◆ **Consigne 1**
D'après l'extrait d'entretien, quelles pièces de type « Bullion-like » sont déjà frappées ?
◆ **Consigne 2**
Reprenez sans rien changer le passage de l'extrait d'entretien qui commence par les mots « VINCENT VAN HECKE: Nous » et s'achève sur « commerciale viable aujourd’hui. ».

◆ **Texte source**
================
VINCENT VAN HECKE: Nous frappons déjà des pièces de type « Bullion-like » comme le Lion Dollar et les Ducats. Actuellement, le cadre pour les pièces d’investissement aux Pays-Bas ne permet pas une exploitation commerciale viable aujourd’hui.

NUMISMAG: Est-ce que la KNM a toujours le monopole de la frappe des monnaies de circulation et des monnaies pour collectionneurs aux Pays-Bas ?

VINCENT VAN HECKE: Oui

NUMISMAG: Quel est le processus et les personnes impliquées dans le choix des thèmes et des dessins des pièces de monnaie aux Pays-Bas ?
================
◆ **Lignes fournies**

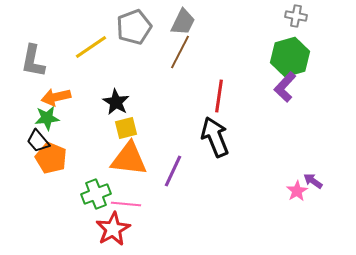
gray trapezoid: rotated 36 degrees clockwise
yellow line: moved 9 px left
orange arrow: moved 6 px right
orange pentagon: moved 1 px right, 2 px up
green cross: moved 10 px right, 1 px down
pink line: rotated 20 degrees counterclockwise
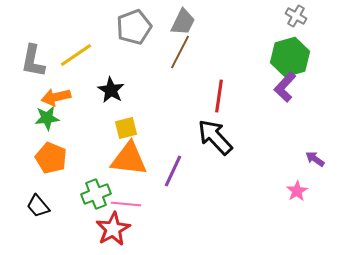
gray cross: rotated 20 degrees clockwise
yellow line: moved 15 px left, 8 px down
black star: moved 5 px left, 12 px up
black arrow: rotated 21 degrees counterclockwise
black trapezoid: moved 65 px down
purple arrow: moved 2 px right, 22 px up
================
◆ **Réponse attendue 1**
Le Lion Dollar et les Ducats.

◆ **Réponse attendue 2**
VINCENT VAN HECKE: Nous frappons déjà des pièces de type « Bullion-like » comme le Lion Dollar et les Ducats. Actuellement, le cadre pour les pièces d’investissement aux Pays-Bas ne permet pas une exploitation commerciale viable aujourd’hui.